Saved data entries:
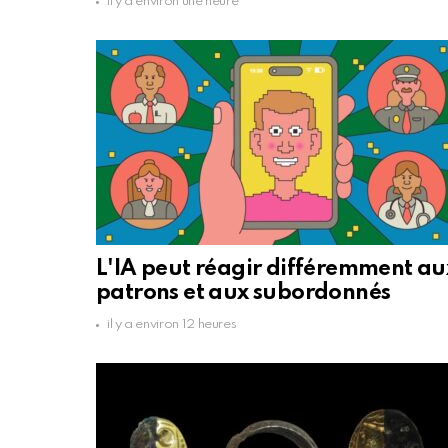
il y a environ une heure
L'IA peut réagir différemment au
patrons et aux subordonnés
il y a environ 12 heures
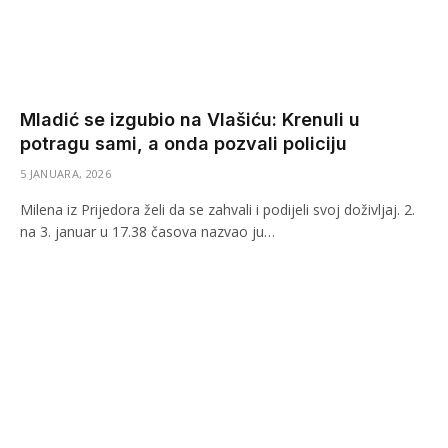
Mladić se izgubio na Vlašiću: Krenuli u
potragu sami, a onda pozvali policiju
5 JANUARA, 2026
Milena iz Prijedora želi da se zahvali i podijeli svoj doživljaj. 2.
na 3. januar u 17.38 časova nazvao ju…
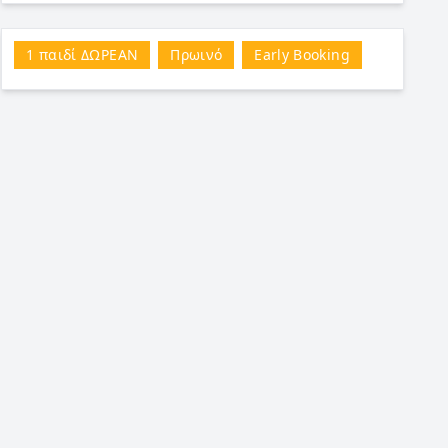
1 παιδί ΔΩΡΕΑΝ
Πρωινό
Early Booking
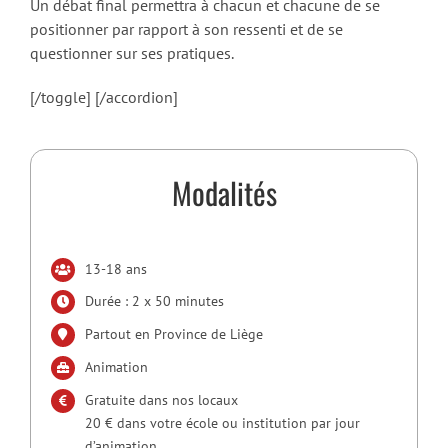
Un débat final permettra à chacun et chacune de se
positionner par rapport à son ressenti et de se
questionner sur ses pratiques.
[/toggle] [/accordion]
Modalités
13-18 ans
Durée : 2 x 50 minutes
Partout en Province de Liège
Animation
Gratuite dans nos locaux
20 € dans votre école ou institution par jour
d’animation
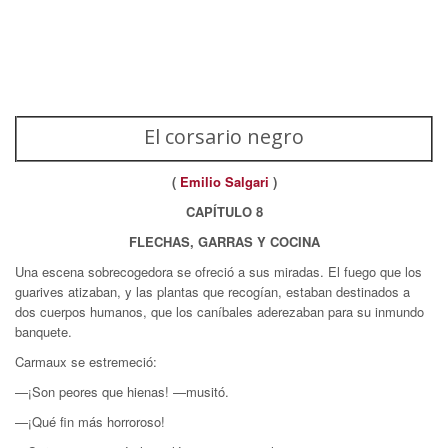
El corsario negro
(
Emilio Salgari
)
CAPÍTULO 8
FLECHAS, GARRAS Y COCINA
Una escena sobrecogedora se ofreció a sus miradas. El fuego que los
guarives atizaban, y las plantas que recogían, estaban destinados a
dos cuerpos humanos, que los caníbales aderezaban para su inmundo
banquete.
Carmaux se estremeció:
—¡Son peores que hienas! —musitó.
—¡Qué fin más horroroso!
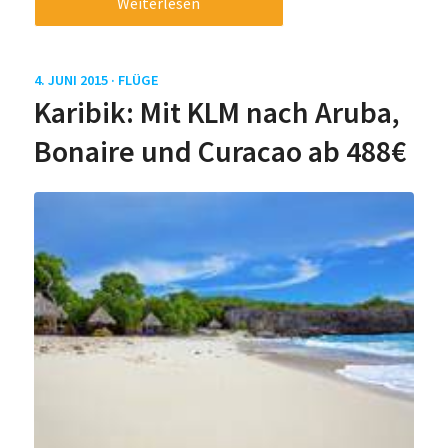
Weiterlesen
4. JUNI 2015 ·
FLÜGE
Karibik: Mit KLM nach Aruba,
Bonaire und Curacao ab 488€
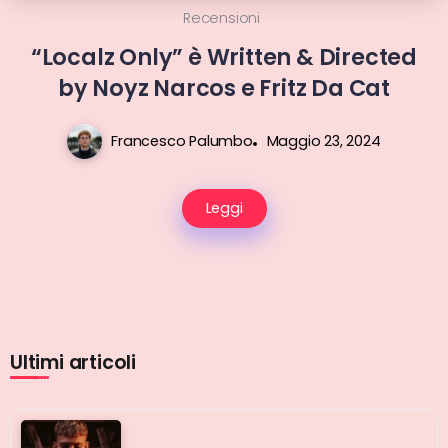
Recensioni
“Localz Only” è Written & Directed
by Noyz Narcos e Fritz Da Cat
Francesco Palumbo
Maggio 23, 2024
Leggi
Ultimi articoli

TASK ITEM: What lines in the data above contain the word "environ"? Show them all.

RESPONSE BELOW:
il y a environ une heure
il y a environ 12 heures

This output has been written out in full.